*Task item*.
Starting at the line with "right back paw: (267, 767)" and going on through the line with "left back paw: (952, 610)", reproduce each line in the records below exactly and nothing more.

___ Records for the exercise

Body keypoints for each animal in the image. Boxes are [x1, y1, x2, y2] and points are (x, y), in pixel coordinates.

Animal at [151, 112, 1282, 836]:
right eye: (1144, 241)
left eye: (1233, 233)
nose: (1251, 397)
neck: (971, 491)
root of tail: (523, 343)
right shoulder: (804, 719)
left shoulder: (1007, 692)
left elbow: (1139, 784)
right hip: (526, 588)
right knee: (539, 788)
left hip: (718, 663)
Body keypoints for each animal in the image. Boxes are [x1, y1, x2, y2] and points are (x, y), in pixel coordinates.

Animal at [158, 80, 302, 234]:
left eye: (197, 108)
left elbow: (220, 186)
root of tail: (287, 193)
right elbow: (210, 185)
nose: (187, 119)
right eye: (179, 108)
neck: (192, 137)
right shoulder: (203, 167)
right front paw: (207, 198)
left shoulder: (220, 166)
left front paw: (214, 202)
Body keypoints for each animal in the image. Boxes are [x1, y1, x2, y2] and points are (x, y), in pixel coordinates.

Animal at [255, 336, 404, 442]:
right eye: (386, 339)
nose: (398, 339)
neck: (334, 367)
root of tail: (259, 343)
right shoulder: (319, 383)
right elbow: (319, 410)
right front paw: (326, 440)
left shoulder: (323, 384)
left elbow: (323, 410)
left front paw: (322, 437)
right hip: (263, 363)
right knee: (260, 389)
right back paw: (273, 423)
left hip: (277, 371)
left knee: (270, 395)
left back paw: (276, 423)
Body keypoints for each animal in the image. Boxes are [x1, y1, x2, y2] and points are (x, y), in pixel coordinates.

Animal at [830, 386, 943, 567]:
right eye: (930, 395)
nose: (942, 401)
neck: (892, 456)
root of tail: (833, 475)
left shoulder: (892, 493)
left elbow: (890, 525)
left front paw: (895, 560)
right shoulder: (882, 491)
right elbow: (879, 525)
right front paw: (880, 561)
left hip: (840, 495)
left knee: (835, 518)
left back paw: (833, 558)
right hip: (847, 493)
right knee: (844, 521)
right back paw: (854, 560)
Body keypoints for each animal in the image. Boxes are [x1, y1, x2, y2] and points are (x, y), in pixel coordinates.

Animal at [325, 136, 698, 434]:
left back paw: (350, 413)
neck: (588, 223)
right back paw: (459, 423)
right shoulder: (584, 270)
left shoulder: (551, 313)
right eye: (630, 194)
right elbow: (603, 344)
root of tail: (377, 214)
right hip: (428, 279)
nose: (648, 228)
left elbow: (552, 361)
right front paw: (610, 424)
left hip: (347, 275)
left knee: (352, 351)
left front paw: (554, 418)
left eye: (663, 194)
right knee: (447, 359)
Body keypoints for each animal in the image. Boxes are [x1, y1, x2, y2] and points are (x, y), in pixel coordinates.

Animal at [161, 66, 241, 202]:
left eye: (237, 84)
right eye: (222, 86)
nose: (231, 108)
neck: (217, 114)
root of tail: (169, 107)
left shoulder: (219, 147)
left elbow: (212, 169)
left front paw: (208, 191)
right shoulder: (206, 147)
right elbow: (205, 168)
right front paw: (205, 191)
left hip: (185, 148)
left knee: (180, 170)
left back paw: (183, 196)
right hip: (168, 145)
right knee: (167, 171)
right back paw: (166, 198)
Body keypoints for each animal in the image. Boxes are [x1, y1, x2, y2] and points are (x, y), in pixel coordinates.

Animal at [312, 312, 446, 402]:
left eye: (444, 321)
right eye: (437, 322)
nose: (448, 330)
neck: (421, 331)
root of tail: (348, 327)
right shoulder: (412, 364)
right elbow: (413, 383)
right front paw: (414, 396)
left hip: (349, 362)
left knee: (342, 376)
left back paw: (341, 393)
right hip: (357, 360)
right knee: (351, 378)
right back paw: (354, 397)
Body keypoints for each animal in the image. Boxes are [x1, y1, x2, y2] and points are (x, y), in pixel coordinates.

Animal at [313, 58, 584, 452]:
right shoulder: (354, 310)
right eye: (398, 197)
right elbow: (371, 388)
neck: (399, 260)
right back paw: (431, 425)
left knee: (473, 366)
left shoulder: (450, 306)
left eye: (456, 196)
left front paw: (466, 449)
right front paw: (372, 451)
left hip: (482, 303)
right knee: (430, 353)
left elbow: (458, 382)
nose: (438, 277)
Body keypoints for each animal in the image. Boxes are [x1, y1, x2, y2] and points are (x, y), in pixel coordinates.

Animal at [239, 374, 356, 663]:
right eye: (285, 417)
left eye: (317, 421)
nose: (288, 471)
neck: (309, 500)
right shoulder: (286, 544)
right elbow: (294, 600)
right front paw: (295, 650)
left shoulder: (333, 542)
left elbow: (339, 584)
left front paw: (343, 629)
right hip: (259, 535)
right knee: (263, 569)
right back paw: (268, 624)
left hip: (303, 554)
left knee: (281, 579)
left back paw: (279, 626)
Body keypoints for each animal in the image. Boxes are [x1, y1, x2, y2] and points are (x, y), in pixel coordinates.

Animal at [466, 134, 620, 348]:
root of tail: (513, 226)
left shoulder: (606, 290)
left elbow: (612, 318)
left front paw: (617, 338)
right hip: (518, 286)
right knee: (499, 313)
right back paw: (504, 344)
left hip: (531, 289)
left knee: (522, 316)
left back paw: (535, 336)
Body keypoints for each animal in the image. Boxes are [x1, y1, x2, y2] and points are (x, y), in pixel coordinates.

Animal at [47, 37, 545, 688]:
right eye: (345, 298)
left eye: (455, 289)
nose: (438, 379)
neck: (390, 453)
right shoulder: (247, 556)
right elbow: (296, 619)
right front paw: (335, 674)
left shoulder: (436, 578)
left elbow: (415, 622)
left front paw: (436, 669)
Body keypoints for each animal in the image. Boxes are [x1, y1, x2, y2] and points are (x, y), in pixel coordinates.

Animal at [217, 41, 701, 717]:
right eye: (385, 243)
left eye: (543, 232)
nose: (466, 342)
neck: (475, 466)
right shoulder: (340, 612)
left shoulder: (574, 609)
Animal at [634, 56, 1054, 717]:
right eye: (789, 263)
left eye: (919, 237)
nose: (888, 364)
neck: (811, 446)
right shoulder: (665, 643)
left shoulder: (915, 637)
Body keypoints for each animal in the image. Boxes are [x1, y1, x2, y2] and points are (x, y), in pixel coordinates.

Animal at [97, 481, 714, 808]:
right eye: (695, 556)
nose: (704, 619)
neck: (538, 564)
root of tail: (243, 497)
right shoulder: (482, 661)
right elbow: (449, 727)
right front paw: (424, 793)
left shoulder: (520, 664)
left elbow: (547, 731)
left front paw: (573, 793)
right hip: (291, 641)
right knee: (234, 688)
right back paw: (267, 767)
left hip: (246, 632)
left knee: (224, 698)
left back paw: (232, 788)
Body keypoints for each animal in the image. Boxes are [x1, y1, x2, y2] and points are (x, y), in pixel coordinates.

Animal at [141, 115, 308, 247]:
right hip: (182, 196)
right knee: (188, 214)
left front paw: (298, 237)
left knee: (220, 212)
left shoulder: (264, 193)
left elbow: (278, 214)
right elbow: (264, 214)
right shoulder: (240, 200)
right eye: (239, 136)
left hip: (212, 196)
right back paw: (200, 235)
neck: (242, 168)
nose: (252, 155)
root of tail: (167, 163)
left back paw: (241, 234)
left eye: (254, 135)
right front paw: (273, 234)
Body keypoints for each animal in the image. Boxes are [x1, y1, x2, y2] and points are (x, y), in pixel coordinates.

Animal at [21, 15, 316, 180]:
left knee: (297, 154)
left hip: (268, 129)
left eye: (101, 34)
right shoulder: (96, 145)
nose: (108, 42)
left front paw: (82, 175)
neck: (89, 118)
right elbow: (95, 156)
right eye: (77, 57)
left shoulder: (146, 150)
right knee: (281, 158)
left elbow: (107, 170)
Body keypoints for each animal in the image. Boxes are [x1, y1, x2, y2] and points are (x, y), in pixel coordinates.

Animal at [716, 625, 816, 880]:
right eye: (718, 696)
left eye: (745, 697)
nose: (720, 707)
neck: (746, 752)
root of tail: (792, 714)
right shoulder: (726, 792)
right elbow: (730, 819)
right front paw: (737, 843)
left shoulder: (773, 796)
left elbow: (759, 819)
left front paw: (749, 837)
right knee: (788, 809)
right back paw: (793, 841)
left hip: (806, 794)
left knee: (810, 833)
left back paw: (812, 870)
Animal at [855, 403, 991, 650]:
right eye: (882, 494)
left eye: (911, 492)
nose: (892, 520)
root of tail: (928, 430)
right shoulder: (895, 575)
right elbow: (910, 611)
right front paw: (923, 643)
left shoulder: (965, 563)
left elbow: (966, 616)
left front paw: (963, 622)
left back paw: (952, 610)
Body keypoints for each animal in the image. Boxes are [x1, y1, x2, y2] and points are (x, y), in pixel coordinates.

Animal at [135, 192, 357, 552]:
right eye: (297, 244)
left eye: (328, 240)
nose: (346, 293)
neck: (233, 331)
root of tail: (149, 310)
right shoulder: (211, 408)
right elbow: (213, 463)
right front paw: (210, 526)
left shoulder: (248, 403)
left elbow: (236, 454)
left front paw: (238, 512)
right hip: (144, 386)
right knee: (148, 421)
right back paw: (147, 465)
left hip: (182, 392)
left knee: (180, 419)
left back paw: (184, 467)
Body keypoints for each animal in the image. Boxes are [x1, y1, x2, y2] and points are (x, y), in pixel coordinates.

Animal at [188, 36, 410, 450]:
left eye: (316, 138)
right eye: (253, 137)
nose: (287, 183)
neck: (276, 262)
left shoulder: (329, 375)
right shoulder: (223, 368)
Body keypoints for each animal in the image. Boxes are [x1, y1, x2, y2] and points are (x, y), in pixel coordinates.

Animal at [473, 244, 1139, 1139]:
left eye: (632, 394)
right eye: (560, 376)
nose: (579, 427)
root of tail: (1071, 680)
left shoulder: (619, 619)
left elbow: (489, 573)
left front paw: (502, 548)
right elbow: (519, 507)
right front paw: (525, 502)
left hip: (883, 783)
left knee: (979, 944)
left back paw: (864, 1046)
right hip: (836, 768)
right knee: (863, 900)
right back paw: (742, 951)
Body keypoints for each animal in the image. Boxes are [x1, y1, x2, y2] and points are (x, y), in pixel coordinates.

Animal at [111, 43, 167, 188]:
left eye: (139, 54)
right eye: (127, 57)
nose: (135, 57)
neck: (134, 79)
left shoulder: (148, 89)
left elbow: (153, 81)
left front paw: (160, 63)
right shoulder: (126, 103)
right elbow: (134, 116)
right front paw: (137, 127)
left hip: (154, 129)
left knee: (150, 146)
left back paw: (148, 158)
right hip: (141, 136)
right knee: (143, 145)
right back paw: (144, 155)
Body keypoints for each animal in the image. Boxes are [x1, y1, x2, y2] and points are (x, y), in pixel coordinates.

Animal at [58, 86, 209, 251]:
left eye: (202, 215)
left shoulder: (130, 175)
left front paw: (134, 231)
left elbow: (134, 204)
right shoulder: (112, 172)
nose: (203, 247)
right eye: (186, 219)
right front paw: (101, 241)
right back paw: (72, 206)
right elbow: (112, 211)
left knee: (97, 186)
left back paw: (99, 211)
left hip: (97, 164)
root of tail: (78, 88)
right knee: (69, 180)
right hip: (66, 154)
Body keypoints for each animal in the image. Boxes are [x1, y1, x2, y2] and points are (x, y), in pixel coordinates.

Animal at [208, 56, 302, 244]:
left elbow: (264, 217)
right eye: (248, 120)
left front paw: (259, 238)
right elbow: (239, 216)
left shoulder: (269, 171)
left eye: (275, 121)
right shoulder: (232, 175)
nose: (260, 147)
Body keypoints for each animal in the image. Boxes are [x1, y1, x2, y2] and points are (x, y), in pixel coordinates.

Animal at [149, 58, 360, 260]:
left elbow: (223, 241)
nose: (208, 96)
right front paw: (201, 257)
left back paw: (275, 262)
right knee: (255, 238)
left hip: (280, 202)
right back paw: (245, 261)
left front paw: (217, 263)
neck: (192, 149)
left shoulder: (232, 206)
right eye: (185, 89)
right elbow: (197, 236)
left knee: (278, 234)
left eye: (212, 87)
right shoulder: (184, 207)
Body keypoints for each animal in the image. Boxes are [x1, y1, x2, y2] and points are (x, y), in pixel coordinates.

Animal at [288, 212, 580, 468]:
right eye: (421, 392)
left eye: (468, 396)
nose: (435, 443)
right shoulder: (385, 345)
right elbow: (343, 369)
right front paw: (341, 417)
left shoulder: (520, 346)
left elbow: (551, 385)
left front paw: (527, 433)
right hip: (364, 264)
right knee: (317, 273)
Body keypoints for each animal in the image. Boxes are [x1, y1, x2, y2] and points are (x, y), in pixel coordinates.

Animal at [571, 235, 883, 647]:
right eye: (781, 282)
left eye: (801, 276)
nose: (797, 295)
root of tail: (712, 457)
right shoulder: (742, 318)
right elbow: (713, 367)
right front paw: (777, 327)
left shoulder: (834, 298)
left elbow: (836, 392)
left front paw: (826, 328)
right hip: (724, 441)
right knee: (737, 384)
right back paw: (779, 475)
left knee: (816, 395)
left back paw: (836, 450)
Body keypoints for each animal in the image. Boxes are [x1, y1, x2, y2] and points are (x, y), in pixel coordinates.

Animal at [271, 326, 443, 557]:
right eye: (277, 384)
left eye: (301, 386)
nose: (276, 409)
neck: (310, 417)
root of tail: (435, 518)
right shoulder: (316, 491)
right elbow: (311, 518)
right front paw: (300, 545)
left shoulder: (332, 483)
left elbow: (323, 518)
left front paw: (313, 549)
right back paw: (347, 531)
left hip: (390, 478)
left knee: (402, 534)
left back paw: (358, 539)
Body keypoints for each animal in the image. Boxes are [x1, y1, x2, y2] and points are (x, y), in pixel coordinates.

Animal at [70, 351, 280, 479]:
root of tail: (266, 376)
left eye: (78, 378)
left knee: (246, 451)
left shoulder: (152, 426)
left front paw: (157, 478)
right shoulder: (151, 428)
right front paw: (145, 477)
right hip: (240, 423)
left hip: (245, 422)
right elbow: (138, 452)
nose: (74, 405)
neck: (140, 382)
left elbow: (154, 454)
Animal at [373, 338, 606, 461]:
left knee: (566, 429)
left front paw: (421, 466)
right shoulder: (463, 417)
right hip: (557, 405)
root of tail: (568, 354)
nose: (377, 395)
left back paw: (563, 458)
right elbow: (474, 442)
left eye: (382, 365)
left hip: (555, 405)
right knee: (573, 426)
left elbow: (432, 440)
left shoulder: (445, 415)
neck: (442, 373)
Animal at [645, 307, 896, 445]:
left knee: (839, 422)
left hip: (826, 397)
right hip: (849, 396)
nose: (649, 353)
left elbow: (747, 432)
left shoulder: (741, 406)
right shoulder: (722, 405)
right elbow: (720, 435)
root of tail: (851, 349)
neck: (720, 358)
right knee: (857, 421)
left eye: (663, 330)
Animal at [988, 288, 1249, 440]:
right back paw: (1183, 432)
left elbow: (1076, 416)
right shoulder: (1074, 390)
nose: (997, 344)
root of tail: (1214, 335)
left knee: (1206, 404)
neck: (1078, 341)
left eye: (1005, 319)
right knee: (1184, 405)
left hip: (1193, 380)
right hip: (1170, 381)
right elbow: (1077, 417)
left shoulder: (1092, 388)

______

*Output for this task*.
right back paw: (267, 767)
left hip: (246, 632)
left knee: (224, 698)
left back paw: (232, 788)
Body keypoints for each animal in the image. Boxes are [x1, y1, x2, y2] and points are (x, y), in pixel coordinates.

Animal at [141, 115, 308, 247]:
right hip: (182, 196)
right knee: (188, 214)
left front paw: (298, 237)
left knee: (220, 212)
left shoulder: (264, 193)
left elbow: (278, 214)
right elbow: (264, 214)
right shoulder: (240, 200)
right eye: (239, 136)
left hip: (212, 196)
right back paw: (200, 235)
neck: (242, 168)
nose: (252, 155)
root of tail: (167, 163)
left back paw: (241, 234)
left eye: (254, 135)
right front paw: (273, 234)
Body keypoints for each animal in the image. Boxes are [x1, y1, x2, y2] and points are (x, y), in pixel coordinates.

Animal at [21, 15, 316, 180]:
left knee: (297, 154)
left hip: (268, 129)
left eye: (101, 34)
right shoulder: (96, 145)
nose: (108, 42)
left front paw: (82, 175)
neck: (89, 118)
right elbow: (95, 156)
right eye: (77, 57)
left shoulder: (146, 150)
right knee: (281, 158)
left elbow: (107, 170)
Body keypoints for each animal in the image. Boxes are [x1, y1, x2, y2] and points are (x, y), in pixel coordinates.

Animal at [716, 625, 816, 880]:
right eye: (718, 696)
left eye: (745, 697)
nose: (720, 707)
neck: (746, 752)
root of tail: (792, 714)
right shoulder: (726, 792)
right elbow: (730, 819)
right front paw: (737, 843)
left shoulder: (773, 796)
left elbow: (759, 819)
left front paw: (749, 837)
right knee: (788, 809)
right back paw: (793, 841)
left hip: (806, 794)
left knee: (810, 833)
left back paw: (812, 870)
Animal at [855, 403, 991, 650]:
right eye: (882, 494)
left eye: (911, 492)
nose: (892, 520)
root of tail: (928, 430)
right shoulder: (895, 575)
right elbow: (910, 611)
right front paw: (923, 643)
left shoulder: (965, 563)
left elbow: (966, 616)
left front paw: (963, 622)
left back paw: (952, 610)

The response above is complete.